Estava sem palavras quando Paciência irritadamente me disse para entrar, que já estava
atrasado demais. Eu me empoleirei na beirada de uma cadeira onde jaziam uma capa
amarrotada e um trabalho de costura inacabado. Coloquei as pinturas ao meu lado, sobre uma
pilha de tábuas.
– Eu acho que você poderia aprender a recitar um verso, se quisesse – observou com
alguma aspereza. – E, portanto, poderia aprender a compor versos, se quisesse. Ritmo e metro
não são mais que... isso é o cãozinho?
– É o que pretende ser – balbuciei, e não consigo me lembrar de ter me sentido mais
terrivelmente acanhado em toda a minha vida.
Ela ergueu as folhas com cuidado e as examinou uma a uma, segurando-as primeiro de perto
e depois com o braço esticado. Fitou por mais um tempo a pintura embaçada.
– Quem fez estas pinturas? – perguntou, por fim. – Não que seja desculpa para você estar
atrasado. Mas eu podia achar bom uso para alguém que consegue pôr no papel o que os olhos
veem, com cores tão verdadeiras. Esse é o problema de todos os herbanários que tenho. Todas
as ervas são pintadas com o mesmo verde, não importa que sejam cinzentas ou cor-de-rosa
quando crescem. Tábuas assim são inúteis se você está tentando aprender com elas...
– Suspeito que ele próprio pintou o cãozinho, senhora – interrompeu Renda com bondade.

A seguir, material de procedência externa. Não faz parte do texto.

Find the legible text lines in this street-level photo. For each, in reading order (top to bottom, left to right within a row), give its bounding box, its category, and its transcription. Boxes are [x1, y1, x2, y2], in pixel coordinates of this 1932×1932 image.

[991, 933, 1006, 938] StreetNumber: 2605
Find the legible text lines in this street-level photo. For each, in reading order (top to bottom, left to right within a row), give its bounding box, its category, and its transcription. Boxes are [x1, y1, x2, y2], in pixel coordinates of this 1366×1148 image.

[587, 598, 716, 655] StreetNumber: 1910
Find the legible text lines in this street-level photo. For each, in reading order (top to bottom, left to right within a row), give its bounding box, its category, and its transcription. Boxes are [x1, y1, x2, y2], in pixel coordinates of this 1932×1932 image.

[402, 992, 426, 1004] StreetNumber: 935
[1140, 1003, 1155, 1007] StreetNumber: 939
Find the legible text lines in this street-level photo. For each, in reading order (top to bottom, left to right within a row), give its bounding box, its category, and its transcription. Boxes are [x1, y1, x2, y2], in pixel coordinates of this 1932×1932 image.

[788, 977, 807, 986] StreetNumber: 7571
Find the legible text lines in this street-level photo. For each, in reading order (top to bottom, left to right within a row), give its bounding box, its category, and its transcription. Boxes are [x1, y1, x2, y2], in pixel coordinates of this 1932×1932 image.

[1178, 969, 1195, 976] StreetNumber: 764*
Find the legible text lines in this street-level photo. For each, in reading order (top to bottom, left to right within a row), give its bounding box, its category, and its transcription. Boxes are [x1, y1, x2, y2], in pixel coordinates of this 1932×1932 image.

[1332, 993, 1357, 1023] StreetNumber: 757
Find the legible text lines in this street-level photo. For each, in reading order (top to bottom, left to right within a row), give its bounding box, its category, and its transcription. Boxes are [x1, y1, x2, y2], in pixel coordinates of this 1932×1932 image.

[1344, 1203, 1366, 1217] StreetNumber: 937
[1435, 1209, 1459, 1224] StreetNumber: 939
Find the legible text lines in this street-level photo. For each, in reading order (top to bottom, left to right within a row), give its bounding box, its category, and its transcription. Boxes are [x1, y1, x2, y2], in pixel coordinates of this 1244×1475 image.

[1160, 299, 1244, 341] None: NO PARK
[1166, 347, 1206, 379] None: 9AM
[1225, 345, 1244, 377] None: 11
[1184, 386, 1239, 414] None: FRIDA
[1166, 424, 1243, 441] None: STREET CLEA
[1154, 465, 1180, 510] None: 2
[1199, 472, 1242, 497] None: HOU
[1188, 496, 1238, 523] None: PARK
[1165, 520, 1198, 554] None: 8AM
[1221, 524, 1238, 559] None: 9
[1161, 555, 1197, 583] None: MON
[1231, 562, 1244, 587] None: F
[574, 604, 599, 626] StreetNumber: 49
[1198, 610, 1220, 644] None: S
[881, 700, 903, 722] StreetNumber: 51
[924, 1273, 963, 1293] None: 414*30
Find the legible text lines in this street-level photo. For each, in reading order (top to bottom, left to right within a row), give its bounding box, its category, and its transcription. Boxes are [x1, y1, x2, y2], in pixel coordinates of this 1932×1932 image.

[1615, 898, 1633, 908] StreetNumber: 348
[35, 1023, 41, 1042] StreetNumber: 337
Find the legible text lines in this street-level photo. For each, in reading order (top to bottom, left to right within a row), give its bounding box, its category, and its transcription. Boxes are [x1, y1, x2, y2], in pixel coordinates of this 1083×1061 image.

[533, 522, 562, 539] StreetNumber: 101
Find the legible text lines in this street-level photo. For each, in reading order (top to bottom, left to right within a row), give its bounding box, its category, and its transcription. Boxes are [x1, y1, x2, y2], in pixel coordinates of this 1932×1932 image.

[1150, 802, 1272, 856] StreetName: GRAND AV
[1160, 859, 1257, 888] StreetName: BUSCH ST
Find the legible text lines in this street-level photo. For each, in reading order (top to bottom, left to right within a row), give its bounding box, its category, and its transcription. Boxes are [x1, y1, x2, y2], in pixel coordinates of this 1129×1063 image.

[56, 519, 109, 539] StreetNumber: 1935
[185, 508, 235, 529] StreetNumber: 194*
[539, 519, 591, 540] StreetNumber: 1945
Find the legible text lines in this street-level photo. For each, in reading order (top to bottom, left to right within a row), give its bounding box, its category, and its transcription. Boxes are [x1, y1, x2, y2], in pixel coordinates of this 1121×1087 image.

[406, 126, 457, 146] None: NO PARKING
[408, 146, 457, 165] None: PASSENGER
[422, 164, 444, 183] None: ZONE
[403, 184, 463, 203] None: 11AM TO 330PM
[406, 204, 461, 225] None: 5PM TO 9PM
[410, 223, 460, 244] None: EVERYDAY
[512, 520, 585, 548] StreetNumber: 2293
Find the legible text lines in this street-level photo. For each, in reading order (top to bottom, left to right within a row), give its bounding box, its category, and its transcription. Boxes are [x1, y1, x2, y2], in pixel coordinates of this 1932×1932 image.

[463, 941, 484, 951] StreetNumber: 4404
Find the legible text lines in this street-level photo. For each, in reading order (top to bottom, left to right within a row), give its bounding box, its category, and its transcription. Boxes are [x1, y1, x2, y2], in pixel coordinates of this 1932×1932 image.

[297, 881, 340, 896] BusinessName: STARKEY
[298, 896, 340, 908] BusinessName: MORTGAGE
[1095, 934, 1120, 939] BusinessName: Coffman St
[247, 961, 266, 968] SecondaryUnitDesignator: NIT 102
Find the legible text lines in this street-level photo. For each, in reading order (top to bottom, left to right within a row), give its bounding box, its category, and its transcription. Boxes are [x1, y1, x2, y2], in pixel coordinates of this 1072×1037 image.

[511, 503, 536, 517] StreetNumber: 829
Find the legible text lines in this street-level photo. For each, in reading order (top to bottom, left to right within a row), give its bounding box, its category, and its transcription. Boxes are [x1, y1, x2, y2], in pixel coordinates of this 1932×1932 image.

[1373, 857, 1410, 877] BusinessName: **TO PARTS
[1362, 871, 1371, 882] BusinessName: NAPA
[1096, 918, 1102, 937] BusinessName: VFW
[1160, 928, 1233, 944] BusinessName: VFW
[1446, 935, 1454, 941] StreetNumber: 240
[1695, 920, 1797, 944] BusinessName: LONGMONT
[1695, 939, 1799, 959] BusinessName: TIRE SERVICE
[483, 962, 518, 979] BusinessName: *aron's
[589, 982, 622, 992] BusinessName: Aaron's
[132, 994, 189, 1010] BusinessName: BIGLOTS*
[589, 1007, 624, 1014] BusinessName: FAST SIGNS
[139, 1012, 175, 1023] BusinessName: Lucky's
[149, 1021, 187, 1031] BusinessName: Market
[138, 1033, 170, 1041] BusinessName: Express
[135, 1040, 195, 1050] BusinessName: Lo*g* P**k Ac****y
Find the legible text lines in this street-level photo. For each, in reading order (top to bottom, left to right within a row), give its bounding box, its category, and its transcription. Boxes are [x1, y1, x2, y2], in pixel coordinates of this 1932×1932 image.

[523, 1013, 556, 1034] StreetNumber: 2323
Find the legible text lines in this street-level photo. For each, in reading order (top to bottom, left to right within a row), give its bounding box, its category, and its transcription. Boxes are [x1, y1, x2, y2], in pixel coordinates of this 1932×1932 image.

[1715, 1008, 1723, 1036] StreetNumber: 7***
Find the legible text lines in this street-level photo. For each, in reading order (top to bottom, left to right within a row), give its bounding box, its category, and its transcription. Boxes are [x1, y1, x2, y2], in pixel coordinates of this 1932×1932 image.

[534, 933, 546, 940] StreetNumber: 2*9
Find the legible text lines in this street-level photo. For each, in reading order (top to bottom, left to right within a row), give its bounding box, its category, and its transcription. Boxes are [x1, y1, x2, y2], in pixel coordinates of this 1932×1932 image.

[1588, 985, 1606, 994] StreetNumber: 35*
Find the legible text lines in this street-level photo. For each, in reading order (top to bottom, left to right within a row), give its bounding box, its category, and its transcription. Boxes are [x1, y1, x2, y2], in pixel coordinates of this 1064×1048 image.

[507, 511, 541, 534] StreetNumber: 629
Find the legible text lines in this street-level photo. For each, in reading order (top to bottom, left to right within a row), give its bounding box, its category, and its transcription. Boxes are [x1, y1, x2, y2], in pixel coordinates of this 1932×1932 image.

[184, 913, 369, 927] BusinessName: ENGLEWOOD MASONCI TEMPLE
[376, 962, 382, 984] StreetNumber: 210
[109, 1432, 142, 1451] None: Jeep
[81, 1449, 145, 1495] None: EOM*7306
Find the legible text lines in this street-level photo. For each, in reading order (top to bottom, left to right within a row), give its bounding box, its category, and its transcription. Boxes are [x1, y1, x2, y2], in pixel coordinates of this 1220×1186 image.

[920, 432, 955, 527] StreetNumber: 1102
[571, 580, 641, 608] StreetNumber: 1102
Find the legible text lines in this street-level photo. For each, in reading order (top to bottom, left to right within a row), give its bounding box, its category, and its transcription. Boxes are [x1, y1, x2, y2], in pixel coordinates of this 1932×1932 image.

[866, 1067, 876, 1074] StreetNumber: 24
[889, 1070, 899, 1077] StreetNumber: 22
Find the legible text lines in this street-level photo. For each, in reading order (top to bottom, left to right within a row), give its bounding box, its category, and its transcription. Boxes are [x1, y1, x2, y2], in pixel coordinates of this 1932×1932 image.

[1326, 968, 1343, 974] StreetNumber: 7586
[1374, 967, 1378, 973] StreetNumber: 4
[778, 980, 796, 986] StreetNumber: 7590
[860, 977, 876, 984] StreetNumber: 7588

– E o papel, é melhor do que eu tive que... – Paciência parou de repente. – Você, Tomás? –
(E acho que essa foi a primeira vez em que se lembrou de usar o nome que tinha atribuído a
mim.) – Você pinta assim?
Consegui fazer um gesto que sim diante do seu olhar incrédulo. Levantou outra vez as
imagens.
– Seu pai não era capaz de desenhar uma linha curva, exceto num mapa. Sua mãe sabia
desenhar?
– Não tenho memórias dela, senhora.
A resposta foi seca. Não conseguia me lembrar de ninguém que tivesse tido a coragem de
me perguntar uma coisa dessas.
– O quê, nenhuma? Mas você tinha cinco anos de idade. Você deve se lembrar de alguma
coisa: a cor do cabelo, a voz, do que ela te chamava...
Será que estava sentindo na sua voz uma ânsia dolorosa, uma curiosidade que quase não
suportava satisfazer?
Quase, por um momento, eu me lembrei. Um cheiro de menta ou era... tinha passado.
– Nada, senhora. Se ela tivesse querido que eu me lembrasse dela, teria ficado comigo,
suponho.
Fechei o coração. Com certeza eu não devia nenhuma lembrança à mãe que havia me
rejeitado e que nunca tinha procurado por mim desde que tínhamos nos separado.
– Bem. – Creio que pela primeira vez Paciência percebeu que tinha levado a conversa para
uma área difícil. Fitou o dia cinzento pela janela. – Alguém te ensinou bem – observou de
repente, com bastante entusiasmo.
– Penacarriço – falei, e como ela não disse nada, acrescentei: – O escriba da corte, sabe?
Gostaria que eu fosse seu aprendiz. As minhas letras lhe agradam e agora ele me ensina a
copiar as imagens. Quando temos tempo. Estou muitas vezes ocupado, e ele se ausenta com
frequência, nas suas buscas por novos juncos para fazer papel.